O-glycan sialylation and the structure of the stalk-like region of the T cell co-receptor CD8
Merry AH, Gilbert RJ, Shore DA, Royle L, Miroshnychenko O, Vuong M, Wormald MR, Harvey DJ, Dwek RA, Classon BJ, Rudd PM, Davis SJ. (2003), J Biol Chem. 278, 27119-28
Studies of mucins suggest that the structural effects of O-glycans are restricted to steric interactions between peptide-linked GalNAc residues and adjacent polypeptide residues. It has been proposed, however, that differential O-glycan sialylation alters the structure of the stalk-like region of the T cell co-receptor, CD8, and that this, in turn, modulates ligand binding (Daniels, M. A., Devine, L., Miller, J. D., Moser, J. M., Lukacher, A. E., Altman, J. D., Kavathas, P., Hogquist, K. A., and Jameson, S. C. (2001) Immunity 15, 1051-1061; Moody, A. M., Chui, D., Reche, P. A., Priatel, J. J., Marth, J. D., and Reinherz, E. L. (2001) Cell 107, 501-512). We characterize the glycosylation of soluble, chimeric forms of the alphaalpha- and alphabeta-isoforms of murine CD8 containing the O-glycosylated stalk of rat CD8alphaalpha, and we show that the stalk O-glycans are differentially sialylated in CHO K1 versus Lec18.104.22.168 cells (82 versus approximately 6%, respectively). Sedimentation analysis indicates that the Perrin functions, Pexp, which reflect overall molecular shape, are very similar (1.61 versus 1.54), whereas the sedimentation coefficients (s) of the CHO K1- and Lec22.214.171.124-derived proteins differ considerably (3.73 versus 3.13 S). The hydrodynamic properties of molecular models also strongly imply that the sialylated and non-sialylated forms of the chimera have parallel, equally highly extended stalks (approximately 2.6 Å/residue). Our analysis indicates that, as in the case of mucins, the overall structure of O-glycosylated stalk-like peptides is sialylation-independent and that the functional effects of differential CD8 O-glycan sialylation need careful interpretation.
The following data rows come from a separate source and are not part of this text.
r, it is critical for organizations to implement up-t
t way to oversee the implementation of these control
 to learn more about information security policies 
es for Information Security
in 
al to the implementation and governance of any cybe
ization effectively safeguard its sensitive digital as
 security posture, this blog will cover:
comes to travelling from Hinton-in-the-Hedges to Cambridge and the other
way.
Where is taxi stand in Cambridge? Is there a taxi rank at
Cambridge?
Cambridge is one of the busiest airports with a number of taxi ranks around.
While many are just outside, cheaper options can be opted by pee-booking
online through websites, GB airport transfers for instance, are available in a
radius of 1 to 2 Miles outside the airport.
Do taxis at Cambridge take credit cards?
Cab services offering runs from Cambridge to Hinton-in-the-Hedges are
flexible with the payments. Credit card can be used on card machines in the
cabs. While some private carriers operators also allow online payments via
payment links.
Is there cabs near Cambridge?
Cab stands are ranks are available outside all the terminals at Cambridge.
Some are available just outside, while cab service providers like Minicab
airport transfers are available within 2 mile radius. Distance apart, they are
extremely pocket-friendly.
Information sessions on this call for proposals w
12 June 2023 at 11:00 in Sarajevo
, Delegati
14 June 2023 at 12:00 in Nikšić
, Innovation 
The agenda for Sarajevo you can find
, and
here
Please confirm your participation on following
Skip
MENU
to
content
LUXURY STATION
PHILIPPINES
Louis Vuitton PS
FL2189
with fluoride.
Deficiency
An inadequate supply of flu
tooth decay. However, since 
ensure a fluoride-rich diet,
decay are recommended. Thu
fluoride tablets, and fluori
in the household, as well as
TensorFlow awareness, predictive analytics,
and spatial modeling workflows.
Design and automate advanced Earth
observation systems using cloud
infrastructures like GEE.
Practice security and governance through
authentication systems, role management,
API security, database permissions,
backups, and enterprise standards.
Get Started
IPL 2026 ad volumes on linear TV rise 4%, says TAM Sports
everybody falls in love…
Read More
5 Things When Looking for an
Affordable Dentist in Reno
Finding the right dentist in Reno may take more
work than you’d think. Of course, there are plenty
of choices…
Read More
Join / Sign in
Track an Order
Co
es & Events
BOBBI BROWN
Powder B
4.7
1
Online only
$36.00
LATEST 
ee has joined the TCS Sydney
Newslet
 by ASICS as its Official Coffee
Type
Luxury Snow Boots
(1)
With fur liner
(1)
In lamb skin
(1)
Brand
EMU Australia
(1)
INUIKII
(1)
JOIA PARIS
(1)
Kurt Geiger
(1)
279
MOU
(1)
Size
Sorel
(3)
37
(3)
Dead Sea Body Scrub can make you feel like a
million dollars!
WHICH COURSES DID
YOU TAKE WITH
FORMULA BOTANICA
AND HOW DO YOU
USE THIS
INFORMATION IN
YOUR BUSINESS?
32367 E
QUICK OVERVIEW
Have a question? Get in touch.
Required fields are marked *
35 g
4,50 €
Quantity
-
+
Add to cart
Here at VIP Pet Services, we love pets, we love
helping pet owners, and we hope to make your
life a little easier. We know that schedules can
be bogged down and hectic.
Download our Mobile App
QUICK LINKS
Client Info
Key figure: Molecular models of sCD8αα used to simulate hydrodynamic parameters, and the results of the simulations
a, the model of sCD8ααE is based on the crystal structure of human sCD8αα from the sCD8αα-class I MHCp complex (14). The sCD8ααLec (b) and sCD8ααK1 (c) structures are based on the crystal structure of murine sCD8αα from the sCD8αα-class I MHCp complex (15), the amino acid sequence of the stalks, and the glycan analysis described herein. An extension of 2.6 Å per residue was used to model the stalk region. s and P are the calculated sedimentation coefficients and Perrin functions derived for the models (see text for details of the calculation), whereas sexp and Pexp are the experimentally determined sedimentation coefficients and Perrin functions corrected for hydration using a value of δ = 0.3 g/g (see Table V). In a, b, and c, the protein (purple) and N– and O-glycans (small red and dark blue spheres) are shown as “bead” models (assemblages of larger, transparent spheres). d, to demonstrate the extent to which the modeling is sensitive to the structure of CD8, the hydrodynamic properties are shown for models of sCD8ααLec (shown schematically) in which the stalk is fully extended as in b (model 1), absent to different degrees (i.e. by 50 and 80% in models 2 and 3) or not fully extended (models 4–6).